Plagiarism, defamation and the power of hyperlinks

What do Fareed Zakaria, Jonah Lehrer and Gawker Media have in common? In different ways, the incidents that have thrust all three into the news recently help to show the power of the simple hyperlink, which Sir Tim Berners-Lee developed along with the rest of the web a little over two decades ago. Zakaria is the Newsweek editor and CNN talk-show host who was recently sanctioned for plagiarism, and Jonah Lehrer is the former New Yorker writer who was banished from the magazine for similar crimes. Gawker Media, meanwhile, shows us the flip side of those two coins: the New York-based blog network recently escaped from a hefty defamation lawsuit in part because it recognizes the power of the hyperlink.

Last month, the blog Newsbusters discovered that a large chunk of a piece that Zakaria wrote for Time magazine about gun control was almost identical to sections from a New Yorker piece on the same topic, written by Jill Lepore. Zakaria was subsequently suspended by both Time and CNN (although he has recently been reinstated after both entities said they found no evidence of further plagiarism). Lehrer, meanwhile — a high-profile author — was fired by the New Yorker after it was discovered that he had duplicated information from a number of sources.

Plagiarism is just inefficient hyperlinking

One of the themes that has been brought up repeatedly in stories about both Zakaria and Lehrer is the idea that they have been overworked as a result of media multi-tasking. Stories about the Lehrer incident, for example, note that he was writing books and had a packed public-speaking schedule while also trying to write a blog for the New Yorker, and Zakaria made the same link by saying he plans to cut down on his responsibilities — implying that this was to blame for him mixing up his notes from the New Yorker piece with his own writing (he also said he recently hired an assistant).

But I think Box.net CEO Aaron Levie put his finger on a big part of the problem in a tweet he posted recently, in which he said plagiarism “is just really inefficient hyperlinking.”

Although he probably just intended to be witty, I think Levie makes a good point. Plagiarism is defined as the attempt to “steal and pass off the ideas or words of another as one’s own,” and it is the last part of that definition that is the most important one. It isn’t so much that a writer like Lehrer or Zakaria takes information from someone else and uses it in a column — plenty of writers do that, and as the media world has exploded thanks to social tools such as blogs and Twitter, this phenomenon has only become more commonplace. But neither of them gave credit to the source of the content they used, and that was the real crime.

This is exactly the same kind of argument that gets made about news aggregators or blogs that do a poor job of crediting the source of the content they are aggregating. As Jeff Jarvis has argued in a series of recent posts, since copying is rampant on the internet, we should be more focused on ways of giving credit to the source or creator of that content. And what better way to give credit than by linking prominently to its originator? This is just another reason why links are the lifeblood of the internet, as I argued in a recent post about the back-and-forth between bloggers and the traditional media over the latter never giving credit to the former.

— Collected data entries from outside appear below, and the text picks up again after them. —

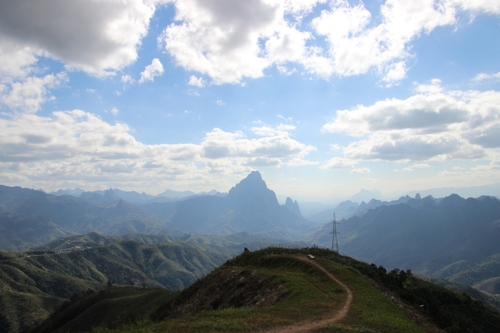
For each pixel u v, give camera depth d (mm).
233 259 72562
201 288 62688
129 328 25781
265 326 24578
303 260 55375
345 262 60688
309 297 35344
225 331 23078
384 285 50125
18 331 190125
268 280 47688
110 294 159875
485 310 71688
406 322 27750
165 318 59375
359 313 29000
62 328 127000
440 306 60625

Linking also provides a great defence

If either Zakaria or Lehrer had been more devoted to the idea of linking to sources, they might have spent more time making note of where the information they were using came from, so that they could include a link — in the same way that academics routinely cite footnotes to back up their claims. Would they still have tried to pass those sections off as their own? Perhaps. As my paidContent colleague Laura Owen has noted about Lehrer, some of his behavior was likely a result of the pressure to be a public intellectual. But if either one is sincere about how their plagiarism was an honest mistake, paying more attention to linking might help.

And if anyone needs evidence of how a consistent policy of linking to sources can be a positive thing, they should look no further than the Gawker case: the blog network was sued by a company for defamation, based on a piece that the tech blog Gizmodo wrote about its products. In a decision that acquitted the media company of this charge, the court said that part of the rationale for its ruling came from the use of links in the Gizmodo piece, which provided ample evidence of what the post was referring to. As the court decision put it:

“Having ready access to the same facts as the authors, readers were put in a position to draw their own conclusions about Redmond and his ventures and technologies… Statements are generally considered to be nonactionable opinion when the facts supporting the opinion are disclosed.”

David Weinberger, co-author of the seminal book The Cluetrain Manifesto and a fellow at the Harvard Berkman Center for Internet and Society, argued in a post about the journalistic principle of objectivity that “Objectivity is a trust mechanism you rely on when your medium can’t do links.” In other words, when you have the ability to link to information that supports your conclusions, it’s easier to get away with being subjective, because readers are able to follow the links and decide for themselves whether you are credible.

I think the same principle applies to plagiarism: it is something that occurs when a medium doesn’t allow — or at least doesn’t encourage — links to original sources. The internet may make it more likely that someone copies content from another, but it also makes it easier to fix.